The Israeli Honey Board announced Tuesday, that the fires in the Gaza Belt region caused by aerial arson attacks launched by flammable kites and helium balloons have caused hundreds of thousands of Shekels worth of damage to the beehives at Kibbutz Erez and Kibbutz Yad Mordechai.
The fires completely destroyed 30 hive systems and damaged 30 more before they could be evacuated, as well as roughly 170 acres of fields surrounding them.
Despite having successfully evacuated many hives from the fields before they were destroyed, a remaining problem is the lack of an alternative location where they can be transferred to. “It’s very hard to watch fires destroy the farming lands and the beehives,” said Alon Sagron, a beekeeper from Erez who helped evacuate the endangered hives. “After much hard work, some of the hives were saved, but the main problem is that there is nowhere to place the rescued hives at the moment. Therefore, the honey production this season will take a blow.”
Ze’ev Midan, Chief Executive of the Israel Honey Board, said the inability to place beehives in burned areas can have adverse effects beyond just a decline in honey production as it will lead to bees not pollinating the fields in the area.
“The farmlands in the Gaza Belt are being hurt twice.
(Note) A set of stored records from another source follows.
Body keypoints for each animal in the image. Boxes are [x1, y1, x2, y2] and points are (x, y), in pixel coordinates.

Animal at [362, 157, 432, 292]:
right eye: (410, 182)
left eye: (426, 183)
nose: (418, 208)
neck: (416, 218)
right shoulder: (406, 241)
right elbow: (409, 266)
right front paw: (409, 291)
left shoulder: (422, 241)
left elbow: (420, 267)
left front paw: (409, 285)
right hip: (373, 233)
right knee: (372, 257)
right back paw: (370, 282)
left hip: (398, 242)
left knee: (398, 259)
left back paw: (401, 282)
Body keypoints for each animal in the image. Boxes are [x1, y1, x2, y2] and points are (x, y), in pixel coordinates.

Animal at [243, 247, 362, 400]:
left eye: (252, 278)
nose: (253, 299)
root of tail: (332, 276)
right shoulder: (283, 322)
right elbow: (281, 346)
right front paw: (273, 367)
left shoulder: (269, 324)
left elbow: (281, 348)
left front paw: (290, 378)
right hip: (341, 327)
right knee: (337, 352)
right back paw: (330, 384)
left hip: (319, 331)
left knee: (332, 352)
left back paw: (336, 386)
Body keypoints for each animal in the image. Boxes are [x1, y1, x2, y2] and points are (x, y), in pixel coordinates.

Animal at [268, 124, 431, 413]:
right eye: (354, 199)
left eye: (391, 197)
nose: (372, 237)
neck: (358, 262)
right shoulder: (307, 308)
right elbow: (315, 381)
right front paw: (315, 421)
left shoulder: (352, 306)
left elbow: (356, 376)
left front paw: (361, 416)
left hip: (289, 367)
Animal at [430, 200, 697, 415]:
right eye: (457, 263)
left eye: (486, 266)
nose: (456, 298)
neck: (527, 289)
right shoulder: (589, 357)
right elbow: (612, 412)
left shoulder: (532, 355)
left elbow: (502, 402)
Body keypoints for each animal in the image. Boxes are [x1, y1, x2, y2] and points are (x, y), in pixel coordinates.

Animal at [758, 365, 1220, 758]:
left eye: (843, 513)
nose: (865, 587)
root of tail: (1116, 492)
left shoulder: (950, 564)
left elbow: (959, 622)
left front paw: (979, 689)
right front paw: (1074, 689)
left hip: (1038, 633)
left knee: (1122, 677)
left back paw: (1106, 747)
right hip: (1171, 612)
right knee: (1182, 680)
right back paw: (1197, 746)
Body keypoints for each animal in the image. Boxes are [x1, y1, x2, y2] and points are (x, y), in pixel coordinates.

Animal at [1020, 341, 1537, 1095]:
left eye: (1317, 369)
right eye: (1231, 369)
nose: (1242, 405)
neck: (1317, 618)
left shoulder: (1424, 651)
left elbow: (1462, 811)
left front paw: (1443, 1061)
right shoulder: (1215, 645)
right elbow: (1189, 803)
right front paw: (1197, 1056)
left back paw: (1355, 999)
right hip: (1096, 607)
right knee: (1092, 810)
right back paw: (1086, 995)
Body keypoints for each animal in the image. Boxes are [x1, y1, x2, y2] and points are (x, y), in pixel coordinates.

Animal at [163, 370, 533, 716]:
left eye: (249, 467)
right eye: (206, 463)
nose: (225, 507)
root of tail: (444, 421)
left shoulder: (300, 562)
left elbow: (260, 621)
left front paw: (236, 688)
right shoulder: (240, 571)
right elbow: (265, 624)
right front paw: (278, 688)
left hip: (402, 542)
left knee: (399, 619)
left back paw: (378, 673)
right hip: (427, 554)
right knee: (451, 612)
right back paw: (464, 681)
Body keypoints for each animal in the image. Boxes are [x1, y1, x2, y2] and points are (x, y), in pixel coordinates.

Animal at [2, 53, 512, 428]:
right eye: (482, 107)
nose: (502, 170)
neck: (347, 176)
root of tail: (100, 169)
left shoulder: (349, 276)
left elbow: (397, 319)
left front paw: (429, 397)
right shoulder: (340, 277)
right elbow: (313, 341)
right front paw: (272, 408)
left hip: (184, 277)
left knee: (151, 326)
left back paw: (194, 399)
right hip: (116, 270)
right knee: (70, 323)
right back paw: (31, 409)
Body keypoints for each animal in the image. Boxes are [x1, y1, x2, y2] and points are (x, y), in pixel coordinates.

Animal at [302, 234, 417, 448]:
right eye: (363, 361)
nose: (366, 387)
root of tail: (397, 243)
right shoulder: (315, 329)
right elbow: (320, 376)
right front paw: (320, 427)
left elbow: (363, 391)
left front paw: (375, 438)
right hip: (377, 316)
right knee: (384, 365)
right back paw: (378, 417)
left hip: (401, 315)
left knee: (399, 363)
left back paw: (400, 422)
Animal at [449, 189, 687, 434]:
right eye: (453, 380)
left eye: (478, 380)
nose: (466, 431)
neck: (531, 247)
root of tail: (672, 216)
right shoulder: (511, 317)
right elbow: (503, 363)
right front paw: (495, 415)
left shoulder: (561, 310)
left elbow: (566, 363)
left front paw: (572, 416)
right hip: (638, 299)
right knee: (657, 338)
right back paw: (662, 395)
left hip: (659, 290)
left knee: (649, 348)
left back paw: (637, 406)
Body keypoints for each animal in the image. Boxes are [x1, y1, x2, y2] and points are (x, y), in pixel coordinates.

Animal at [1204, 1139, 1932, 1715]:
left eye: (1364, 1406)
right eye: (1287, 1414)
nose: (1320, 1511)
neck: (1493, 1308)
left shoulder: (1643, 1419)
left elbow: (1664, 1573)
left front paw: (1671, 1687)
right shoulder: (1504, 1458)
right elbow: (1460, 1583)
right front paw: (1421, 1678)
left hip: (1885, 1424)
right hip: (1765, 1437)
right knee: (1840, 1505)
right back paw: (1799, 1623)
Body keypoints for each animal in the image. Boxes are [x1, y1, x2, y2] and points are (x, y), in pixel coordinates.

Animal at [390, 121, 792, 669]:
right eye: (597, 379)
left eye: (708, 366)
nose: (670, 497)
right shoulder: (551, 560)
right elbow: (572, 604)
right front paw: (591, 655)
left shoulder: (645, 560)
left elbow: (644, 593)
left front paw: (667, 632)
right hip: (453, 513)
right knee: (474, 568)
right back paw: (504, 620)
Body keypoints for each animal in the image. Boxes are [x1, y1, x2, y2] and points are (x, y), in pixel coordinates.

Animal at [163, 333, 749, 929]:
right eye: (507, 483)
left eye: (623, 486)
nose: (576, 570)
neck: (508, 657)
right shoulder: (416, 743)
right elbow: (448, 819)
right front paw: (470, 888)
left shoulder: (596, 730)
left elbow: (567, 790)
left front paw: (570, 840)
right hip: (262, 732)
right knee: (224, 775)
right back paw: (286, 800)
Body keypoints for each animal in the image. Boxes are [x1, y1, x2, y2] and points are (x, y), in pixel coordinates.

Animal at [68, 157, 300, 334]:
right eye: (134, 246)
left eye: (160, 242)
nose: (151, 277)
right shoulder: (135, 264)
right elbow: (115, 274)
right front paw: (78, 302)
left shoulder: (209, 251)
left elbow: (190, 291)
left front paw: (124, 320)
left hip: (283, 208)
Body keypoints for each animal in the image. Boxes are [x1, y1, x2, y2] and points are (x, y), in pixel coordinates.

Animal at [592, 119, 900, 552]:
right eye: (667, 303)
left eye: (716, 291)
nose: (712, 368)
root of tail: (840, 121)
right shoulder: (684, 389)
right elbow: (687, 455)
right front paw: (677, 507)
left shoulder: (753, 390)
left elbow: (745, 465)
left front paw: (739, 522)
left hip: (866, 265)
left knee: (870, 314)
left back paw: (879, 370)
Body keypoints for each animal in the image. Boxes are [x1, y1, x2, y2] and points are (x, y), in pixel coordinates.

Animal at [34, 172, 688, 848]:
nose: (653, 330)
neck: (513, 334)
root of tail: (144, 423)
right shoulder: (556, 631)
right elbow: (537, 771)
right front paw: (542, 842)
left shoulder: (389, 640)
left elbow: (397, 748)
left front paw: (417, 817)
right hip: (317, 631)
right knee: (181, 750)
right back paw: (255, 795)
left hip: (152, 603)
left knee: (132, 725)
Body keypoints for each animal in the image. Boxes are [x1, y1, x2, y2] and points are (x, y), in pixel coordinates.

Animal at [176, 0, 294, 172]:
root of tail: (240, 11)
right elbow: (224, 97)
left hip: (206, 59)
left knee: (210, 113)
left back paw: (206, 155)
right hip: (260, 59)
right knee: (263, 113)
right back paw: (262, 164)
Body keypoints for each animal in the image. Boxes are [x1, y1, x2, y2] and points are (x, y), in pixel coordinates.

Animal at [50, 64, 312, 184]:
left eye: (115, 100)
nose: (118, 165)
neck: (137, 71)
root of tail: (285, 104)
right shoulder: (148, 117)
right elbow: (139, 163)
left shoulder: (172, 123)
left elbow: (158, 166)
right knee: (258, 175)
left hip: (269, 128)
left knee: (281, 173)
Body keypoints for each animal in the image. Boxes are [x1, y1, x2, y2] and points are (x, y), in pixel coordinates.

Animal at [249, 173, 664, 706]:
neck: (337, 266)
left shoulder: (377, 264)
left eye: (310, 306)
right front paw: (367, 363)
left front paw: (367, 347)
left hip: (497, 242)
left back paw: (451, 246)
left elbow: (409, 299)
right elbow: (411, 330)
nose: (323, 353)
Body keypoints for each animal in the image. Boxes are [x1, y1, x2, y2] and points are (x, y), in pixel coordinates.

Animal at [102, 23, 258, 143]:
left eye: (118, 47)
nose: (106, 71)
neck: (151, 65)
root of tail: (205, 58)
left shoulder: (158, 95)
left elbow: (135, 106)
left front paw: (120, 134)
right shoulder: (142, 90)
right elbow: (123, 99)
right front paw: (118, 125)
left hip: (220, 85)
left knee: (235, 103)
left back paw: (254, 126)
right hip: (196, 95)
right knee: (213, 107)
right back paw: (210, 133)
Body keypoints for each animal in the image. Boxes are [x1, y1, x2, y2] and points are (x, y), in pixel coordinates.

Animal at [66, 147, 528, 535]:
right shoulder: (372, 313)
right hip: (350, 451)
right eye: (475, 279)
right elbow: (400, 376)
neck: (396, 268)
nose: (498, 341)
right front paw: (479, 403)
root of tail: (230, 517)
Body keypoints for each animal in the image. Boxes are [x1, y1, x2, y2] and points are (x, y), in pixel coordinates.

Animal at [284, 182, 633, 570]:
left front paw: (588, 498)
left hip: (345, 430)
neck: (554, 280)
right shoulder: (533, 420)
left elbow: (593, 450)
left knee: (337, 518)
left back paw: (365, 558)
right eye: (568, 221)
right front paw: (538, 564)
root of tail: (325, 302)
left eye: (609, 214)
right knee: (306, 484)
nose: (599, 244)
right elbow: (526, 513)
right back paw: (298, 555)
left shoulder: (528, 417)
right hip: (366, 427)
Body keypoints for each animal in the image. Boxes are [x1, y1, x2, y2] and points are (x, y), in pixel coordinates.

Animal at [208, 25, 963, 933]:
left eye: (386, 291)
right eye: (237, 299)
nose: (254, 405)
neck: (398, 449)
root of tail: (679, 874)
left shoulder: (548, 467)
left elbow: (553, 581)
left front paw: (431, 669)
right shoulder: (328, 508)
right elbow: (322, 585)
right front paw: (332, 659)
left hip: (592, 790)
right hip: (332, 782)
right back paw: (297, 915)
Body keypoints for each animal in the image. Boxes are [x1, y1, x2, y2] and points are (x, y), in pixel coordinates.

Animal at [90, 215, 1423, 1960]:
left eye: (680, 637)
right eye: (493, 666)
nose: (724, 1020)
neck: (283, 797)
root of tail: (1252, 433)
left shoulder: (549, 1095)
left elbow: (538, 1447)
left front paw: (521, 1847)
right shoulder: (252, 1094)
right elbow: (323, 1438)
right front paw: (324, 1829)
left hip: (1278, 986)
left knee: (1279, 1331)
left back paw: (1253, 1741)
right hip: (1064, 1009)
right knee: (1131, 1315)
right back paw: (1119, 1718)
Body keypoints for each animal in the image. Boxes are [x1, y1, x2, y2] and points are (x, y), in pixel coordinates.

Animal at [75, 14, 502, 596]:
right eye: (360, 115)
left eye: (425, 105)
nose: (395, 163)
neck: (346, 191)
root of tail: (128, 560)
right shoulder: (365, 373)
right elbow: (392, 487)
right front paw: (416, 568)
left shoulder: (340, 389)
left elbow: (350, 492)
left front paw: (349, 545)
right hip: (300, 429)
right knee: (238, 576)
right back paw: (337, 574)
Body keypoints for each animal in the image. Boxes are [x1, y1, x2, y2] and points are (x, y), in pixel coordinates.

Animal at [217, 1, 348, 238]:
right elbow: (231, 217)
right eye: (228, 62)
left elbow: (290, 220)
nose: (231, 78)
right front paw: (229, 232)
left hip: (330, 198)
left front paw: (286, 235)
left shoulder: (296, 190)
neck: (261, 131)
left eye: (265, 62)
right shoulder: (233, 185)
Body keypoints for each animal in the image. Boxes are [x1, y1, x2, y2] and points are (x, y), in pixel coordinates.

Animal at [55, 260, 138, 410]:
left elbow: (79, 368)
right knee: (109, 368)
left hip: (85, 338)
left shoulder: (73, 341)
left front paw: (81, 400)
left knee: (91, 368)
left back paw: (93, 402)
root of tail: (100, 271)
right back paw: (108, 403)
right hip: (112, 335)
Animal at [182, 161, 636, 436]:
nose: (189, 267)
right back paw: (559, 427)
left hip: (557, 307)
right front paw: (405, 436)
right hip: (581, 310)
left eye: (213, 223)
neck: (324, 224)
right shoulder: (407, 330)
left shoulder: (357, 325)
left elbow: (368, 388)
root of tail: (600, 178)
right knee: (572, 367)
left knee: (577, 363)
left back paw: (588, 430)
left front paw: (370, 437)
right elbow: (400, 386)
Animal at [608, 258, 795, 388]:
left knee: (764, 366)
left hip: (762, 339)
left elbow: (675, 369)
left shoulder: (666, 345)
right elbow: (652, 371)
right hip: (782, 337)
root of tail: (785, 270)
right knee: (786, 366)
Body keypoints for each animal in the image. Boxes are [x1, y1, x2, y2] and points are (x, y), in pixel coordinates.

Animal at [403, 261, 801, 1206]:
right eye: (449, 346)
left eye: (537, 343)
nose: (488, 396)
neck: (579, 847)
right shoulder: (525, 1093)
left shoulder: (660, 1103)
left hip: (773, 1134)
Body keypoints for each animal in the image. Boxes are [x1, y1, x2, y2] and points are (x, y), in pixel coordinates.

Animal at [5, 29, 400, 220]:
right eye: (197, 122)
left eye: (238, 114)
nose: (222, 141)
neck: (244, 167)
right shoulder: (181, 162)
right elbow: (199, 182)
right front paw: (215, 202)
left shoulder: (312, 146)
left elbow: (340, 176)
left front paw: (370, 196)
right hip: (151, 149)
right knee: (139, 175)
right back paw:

Once from the fires, and the second time as a result of the beekeepers not being able to place the hives in burned areas, which leads to the farmlands not being pollinated,” Midan said. “This results in financial damage to both the farming and honey sector as well as to honey production. The hives that were placed in order to accumulate honey were destroyed or damaged beyond repair, and the ones that remain in the fields are not always accessible due to the fires.”
Last week, Treasury Secretary Moshe Kahlon announced that farmers in the Gaza Belt will receive an immediate stipend to the tune of half of all damages caused by the attacks, with the remainder to follow as soon as possible.
In a somewhat related development, TPS reported in March of 2017 that an Israeli beekeeper from Kedumim in central Samaria, had earned the first prize award for her wildflower honey in a honey tasting contest that was held in North Carolina.
Yael Farbstein, owner of Kedumim Honey, won first place in the category of the International Multi-Floral Sourced Honeys of the Black Jar Honey Tasting Contest.
“I had no idea that our honey would win,” Farbstein told Tazpit Press Service. “We saw how much people enjoy the honey here in Israel and so we sent our honey to the competition after seeing the contest publicized on the Internet.”
The annual Black Jar Honey Tasting Contest has been held for the past six years by the Center for Honeybee Research in Asheville, North Carolina. Through the contest, the center seeks to honor beekeepers and to discover quality honey varietals and blends from all parts of the world.